HEPİMİZ, 43 milyar dolarının bankalarda deve olmasından şikayetçiyiz. Bu rakama İmar Bankası rezaleti dahil değil. Bu paraların, hortumculardan söke söke geri alınmasını istiyoruz.
Öyleyse BDDK veya Maliye Bakanlığı, kimsenin gözünün yaşına bakmasın, tahsilatı hızlandırsın, gerekiyorsa yeni kanunlar çıkarılsın ve halkın parası kurtarılsın deniyor. Acaba bu öfke ne kadar işe yarar? Bu meseleye daha soğukkanlı yaklaşmak gerekmez mi?
Arazi istifçisi, bi işten çakmaz sözde iş adamlarının, hakim hissesine sahip oldukları bankalara yatan mevduatı, kendi şiketlerine kredi diye aktarması affedilmez bir suçtur. Bu Türk bankacılık sisteminin yüzkarasıdır. Maalesef, ‘‘holding bankacılığı’’ denen bu yapılanmanın ne kadar yanlış olduğu bugün bile yerince anlaşılmış değildir. Ancak, bankalara geri dönmeyen kredilerin sadece bir kısmı, banka sahiplerinin popüler deyimi ile ‘‘hortumladığı’’ paralardır. Bundan çok daha fazla tutarlar makro ve mikro sebeplerle şirketlerde batmıştır. Bunlar nasıl kurtarılacak? Esas sorun burada. Halen, bu gayeyle ‘‘İstanbul Yaklaşımı’’ diye bir yöntem uygulanmaktadır. Bu günkü yazıda bu yaklaşımı irdelemeye devam edeceğim.
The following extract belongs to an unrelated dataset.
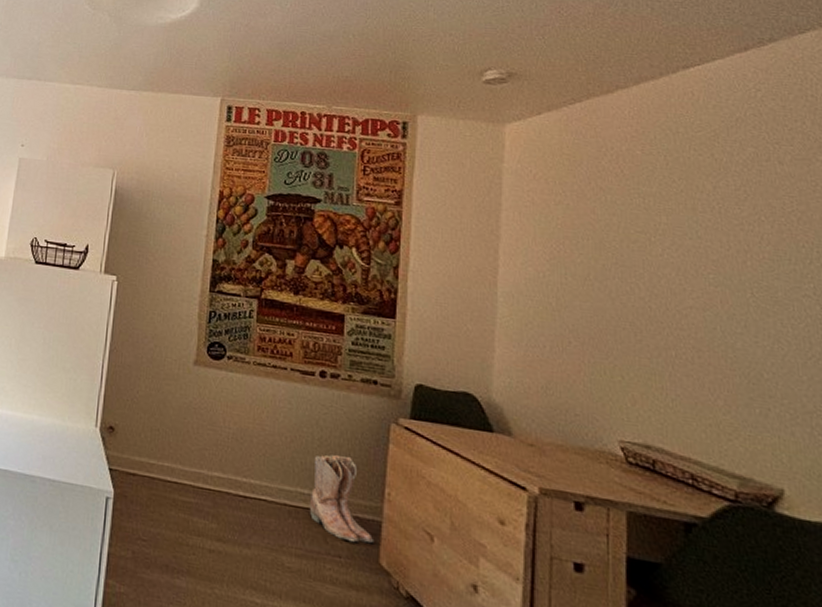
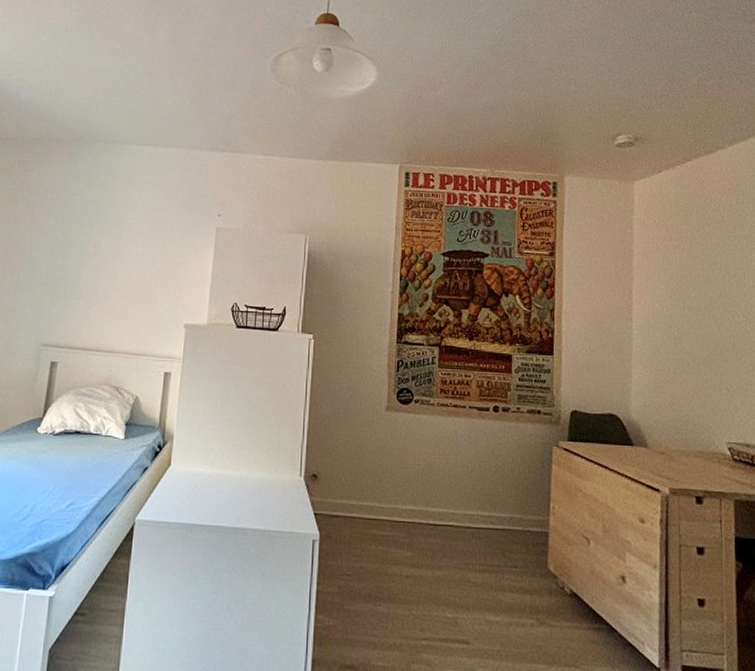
boots: present [309,454,374,544] -> none [489,478,543,554]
1. BDDK'ya intikal etmiş veya etmemiş hortumlama tanımına girmeyen milyarlarca dolar tutarında donuk banka kredisi var.
2. Eldeki bilgilere göre dosya sayısı onbini aşmış durumdadır.
3. Bankalar, bunlar için kısmen zarar karşılığı ayrılmıştır. Karşılık ayrılmış veya ayrılmamış olsun, alacakların hepsi tahsile çalışılmaktadır.
4. Gerek bankalara olan kredi, gerekse devlete olan vergi ve sigorta borçlarını, hatta personelin ücret alacaklarını dahi ödeyemeyen şirketler ‘‘acze düşmüş’’tür. Yani kötü yönetilmiştir.
5. BDDK veya alacaklı bankalar bu zavallı şirketlerle bir masaya oturmakta ve bankaların kabul edebileceği şartlarla ve genellikle tutturulması mümkün olmayan bir ‘‘geri ödeme planı’’ yapılmaktadır.
6. Sonrada, şirketlerden bu plana uymaları beklenmektedir. Pek tabii, daha birinci yılda plan aksamakta, tekrar masaya oturulmaktadır.
7. Yanlışlık, yaklaşımın kendindedir. Batık şirketlerde ‘‘borç geri ödeme’’ planı değil ‘‘yüzdürme’’ projesi yapılır.
8. Önce söz konusu firmanın yaşamasını sağlayacak bir ‘‘çekirdek becerisi’’ (core competence) var mı ona bakılır. Yoksa, firmaya yeni bir misyon bulunur. Yüzdürme projesi bunun üzerine inşa edilir.
9. Eğer projenin başarılı olacağı anlaşılırsa, bankaların firmadan alacaklarının bir kısmı sermayeye dönüştürülür, bir kısmı patronun şahsi varlıkları veya şirketin kullanılmayan aktifleri satılarak geri ödenir. Borçlar makul seviyeye indirilir ve faizli kredi olarak kullanılmaya devam edilir.
10. Eğer bir firmada bunları yapmak mümkün değilse, o zaman bu firma sektörün en güçlüsüne satılır. Bu da olmuyorsa tasfiyesine gidilir.
* * *
Ancak benim önerdiğim yöntem ‘‘normal yurdum mevzuatı’’ içinde çalışmaz. Çünkü bu yöntemde, operasyonu yapacak kişilerin ‘‘yetkili’’ olması ve takdir hakkını kullanarak ‘‘subjektif’’ kararlar alması gereklidir. Bu ise, sorunu çözecekleri sürüm sürüm süründürecek ‘‘hukuki mayınlarla’’ dolu bir yoldur. Bu ameliyatları yapmak için yeni yasalara değil, yeni bir hukuk felsefesine ihtiyaç var. Aksi takdirde bu işler hiç bitmeyecektir.
Son Söz: Yetki külfete dönüşürse, sorumluluk almamak çare olur.